Era stato disposto per far fronte alle spese di gestione, un regime di monopolio per cui si stampavano in esclusiva non solo i bandi, gli avvisi, la legislazione, le prammatiche del Regno, ma anche tutte le pubblicazioni disposte dall’ Amministrazione viceregia. Questo monopolio però con il tempo divenne da elemento positivo per acquisire risorse, un contraltare parecchio negativo in quanto come sempre, i peggiori pagatori erano e sono gli uffici pubblici. Venne così a mancare la liquidità e si accumularono crediti a dismisura.
La fase migliore di attività per la stamperia fu il primo ventennio, per ragioni politico culturali, periodo in cui si iscrive la grande mistificazione dell’Abate Vella, significativa ed emblematica. Da grande falsario, Vella riesce a farsi stampare in caratteri inventati ciò che scrive, da maltese, non in arabo ma nel suo dialetto mauro siculo per fare intendere di avere scoperto nel Monastero di San Martino delle scale, un opera fondamentale sulla storia di Sicilia. In quegli anni, la stamperia viene foraggiata di migliaia di onze per potere stampare i sei tomi del Codice diplomatico del Vella e ancora “Il Consiglio d’Egitto”, un’altra fandonia, finte lettere dei principi normanni ai sultani egiziani che riescono però a trovare il consenso di Monsignor Airoldi che fino all’ultimo sembra non capire o non capisce la mistificazione.
L’organizzazione della Stamperia era molto rigorosa con regolamenti interni, un direttore che a parte il primo, Giuseppe Antonio De Espinosa, totalmente disinteressato all’organizzazione, quelli successivi furono eccellenti, come Gregorio Speciale, che già svolgeva le funzioni come interino dal 1791 continuando a mantenere l’incarico di governatore del Convitto Real Ferdinando e poi, dal 1801 al 1805, assumendo pure quello di rettore della Real Accademia degli Studi. Fu poi la volta dell’abate Mercurio Ferrara e successivamente di Corradino Garajo, docente di diritto.
I torcolieri, cioè i maestri che utilizzavano i torchi come pure gli incisori chiamati a operare, erano anch’essi eccellenti e non a caso da lì vennero fuori i futuri tipografi e impressori privati. E questo avviene quando la Stamperia reale comincia a declinare, e questi bravi tecnici della tipografia sette-ottocentesca, si mettono in proprio creando le proprie tipografie.
La Stamperia aveva quindi una forte organizzazione interna, ma non un’autonomia decisionale in quanto dipendente dalla Deputazione e molte delle scelte editoriali venivano definite da questa, eccetto le committenze private poiché chiunque gli si poteva rivolgere per la stampa.

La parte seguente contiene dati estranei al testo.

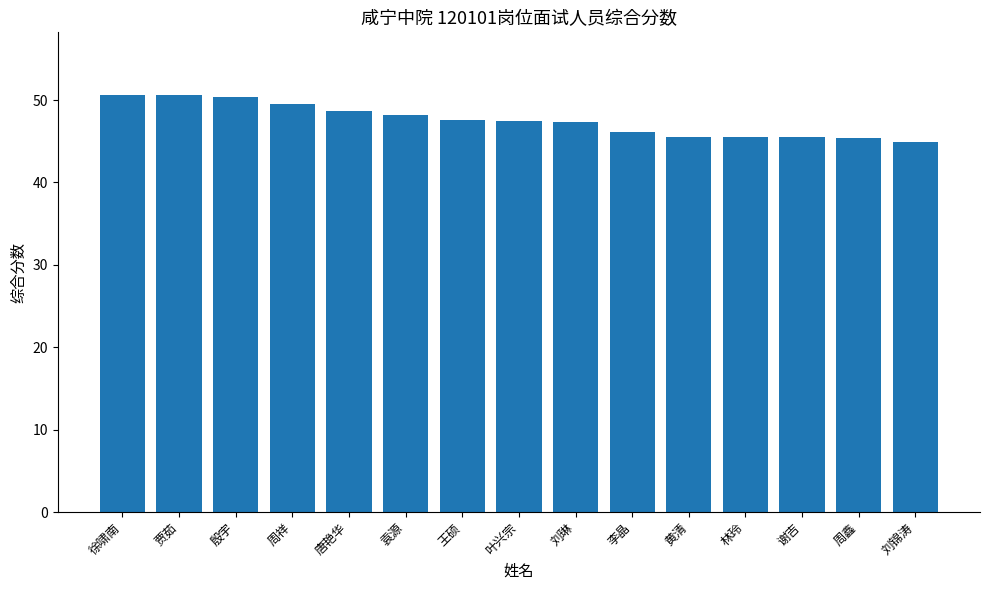

Count the number of categories in the chart.

15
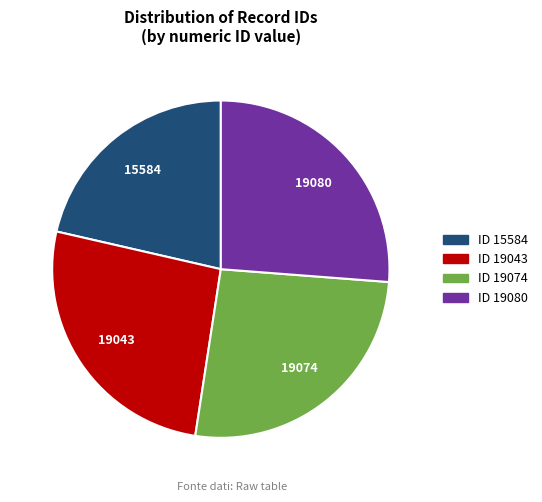

Is it true that ID 15584 is 21% of the pie?

True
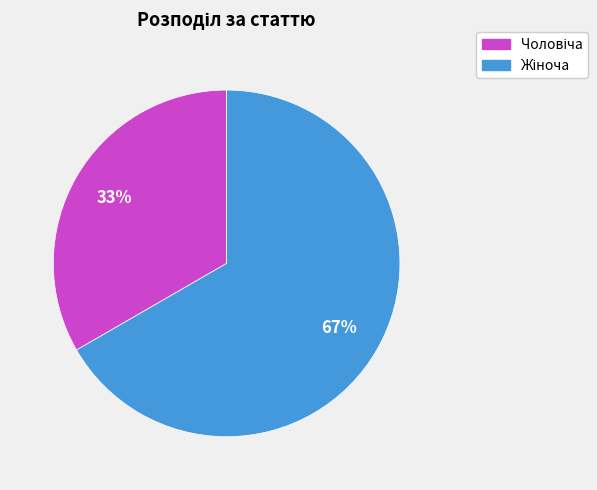

To the nearest percent, what is the average slice percentage?

50%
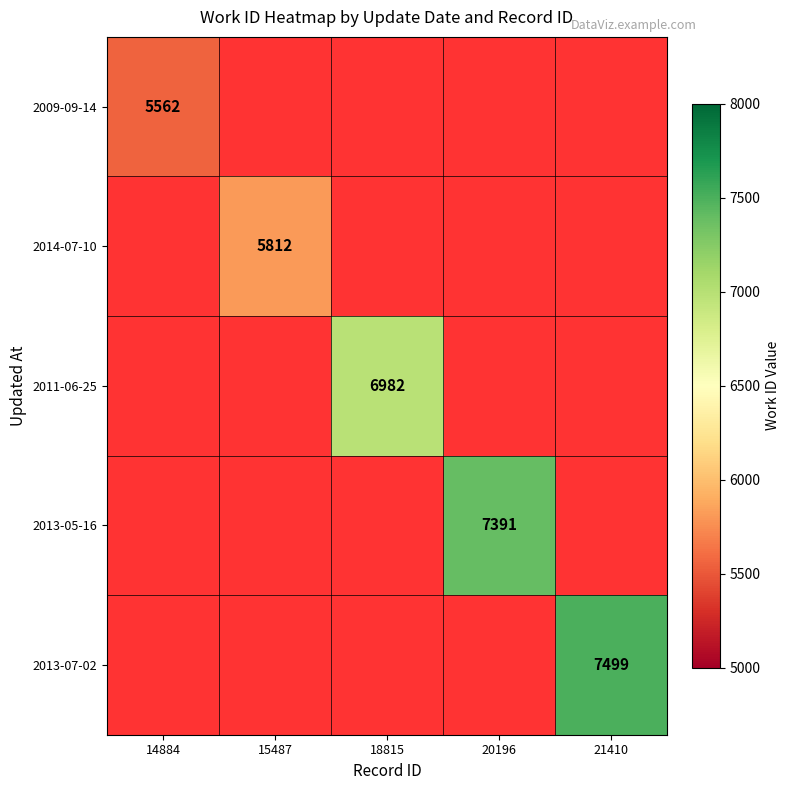

Count the number of categories in the chart.

5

La crisi della Reale Stamperia non è solamente dovuta alla carenza di liquidità, e al peso dei crediti che non si riesce a riscuotere, ma anche per un problema di rapporto di quantità delle scorte in magazzino (documentato con tabelle nel libro) che anno dopo anno si accumulano.
Con il ritorno dei Gesuiti al Collegio Massimo dove la Stamperia aveva i suoi primi locali, molto materiale andò sicuramente perduto. Le stamperie nelle altre città erano intanto passate alle Università e per questo si terranno in vita. Ma questo non avviene per Palermo specie dopo la Restaurazione, quando muta il rapporto tra la Sicilia e Napoli dove l’Isola non ha più pari dignità, divenuta adesso una luogotenenza del Regno di Napoli, ora delle due Sicilie e il duplicato di una Regia Stamperia a Palermo non è più sostenibile.